Moyà prefiere irse para jugar
El balear está decepcionado por las maniobras de futuro para la portería. Quilón ya le ha buscado salida en enero.
Las últimas maniobras del Valencia para reforzar la portería han sentado fatal a Miguel Ángel Moyà. Según su entorno, el hecho de que el club esté a punto de reforzar una portería en la que ya están Vicente Guaita (al que le han planteado la renovación), César y el mismo Moyà —además, a Renan aún le resta un año de contrato—, demuestra que el jugador ni cuenta con la confianza de los técnicos ni entra en los planes de futuro de la secretaría técnica.
La voluntad del portero ex del Mallorca a día de hoy es la de salir del Valencia —club con el que tiene contrato hasta junio de 2013—, ya que su principal objetivo con 26 años es encontrar los minutos, la continuidad y la confianza que no ha gozado en el conjunto blanquinegro. El representante de Moyà, Manuel García Quilón, ya se ha puesto a la faena para encontrarle una salida y ha requerido al Valencia que le hable con claridad sobre las intenciones de futuro para la portería y, por supuesto, con su representado. Incluso, según se afirma desde su círculo más cercano, el meta mallorquín ha barajado la posibilidad de salir transferido en este mercado invernal. Sin embargo, la lesión que padece en el músculo recto anterior de su pierna derecha hace más difícil que en los seis días que restan para que concluya el mes de enero, y con él el mercado, se pueda consumar un traspaso.
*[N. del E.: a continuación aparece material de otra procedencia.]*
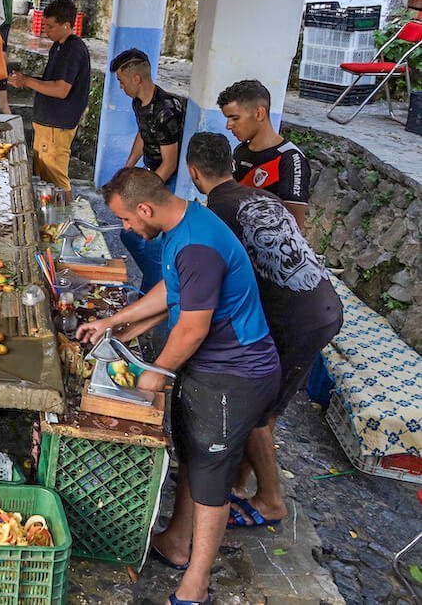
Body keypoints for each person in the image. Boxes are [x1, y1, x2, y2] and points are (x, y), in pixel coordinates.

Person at [79, 168, 279, 605]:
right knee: (192, 453)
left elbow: (191, 328)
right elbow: (172, 289)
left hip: (235, 374)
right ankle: (176, 542)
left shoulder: (197, 246)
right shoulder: (181, 224)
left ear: (145, 209)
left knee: (211, 479)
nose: (127, 229)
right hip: (213, 367)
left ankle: (196, 586)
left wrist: (160, 370)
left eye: (128, 221)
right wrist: (115, 322)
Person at [185, 132, 343, 530]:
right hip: (319, 301)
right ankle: (237, 482)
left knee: (257, 411)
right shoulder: (261, 198)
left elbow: (215, 283)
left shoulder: (218, 212)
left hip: (300, 317)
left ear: (193, 173)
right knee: (259, 404)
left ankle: (271, 500)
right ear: (232, 167)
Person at [110, 48, 188, 292]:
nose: (121, 88)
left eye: (122, 82)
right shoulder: (139, 101)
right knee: (128, 234)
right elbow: (143, 135)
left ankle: (150, 300)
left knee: (154, 247)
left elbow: (170, 163)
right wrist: (127, 169)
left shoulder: (166, 110)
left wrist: (143, 193)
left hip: (170, 180)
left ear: (137, 79)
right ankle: (156, 282)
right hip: (153, 173)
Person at [9, 0, 91, 196]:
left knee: (55, 178)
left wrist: (27, 81)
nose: (46, 30)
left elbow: (61, 89)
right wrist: (25, 80)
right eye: (45, 25)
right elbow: (50, 81)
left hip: (56, 125)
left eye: (50, 26)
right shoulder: (58, 46)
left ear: (67, 25)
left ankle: (60, 223)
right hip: (47, 124)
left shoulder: (73, 50)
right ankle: (48, 221)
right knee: (43, 177)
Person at [218, 79, 311, 231]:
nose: (228, 126)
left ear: (259, 113)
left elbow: (294, 227)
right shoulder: (240, 151)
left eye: (235, 118)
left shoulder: (291, 160)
La opción más clara que tiene en la actualidad Moyà —portero fichado al Mallorca en el verano de 2009 por cinco millones de euros— es la del Sevilla. El entrenador sevillista, Gregorio Manzano, y el preparador de porteros, con el que el meta coincidió durante varias temporadas en Palma, Joan Mesquida, le han transmitido a Del Nido el deseo de reforzarse con el todavía futbolista del Valencia.
Moyà ha ofrecido su mejor versión en los partidos en los que sustituyó a César por lesión, justo hasta que la mala fortuna se cebó con él y también debió retirarse al sufrir una rotura fibrilar frente al Bursaspor. El portero está decepcionado por su rol actual en el equipo. No obstante, es consciente de que en cuanto se recupere —confía estar OK en un máximo de tres semanas— volverá a entrenarse con la misma intensidad y motivación de antes de la lesión. Moyá sabe que en el fútbol las situaciones cambian y, por eso, luchará por ser titular hasta el final.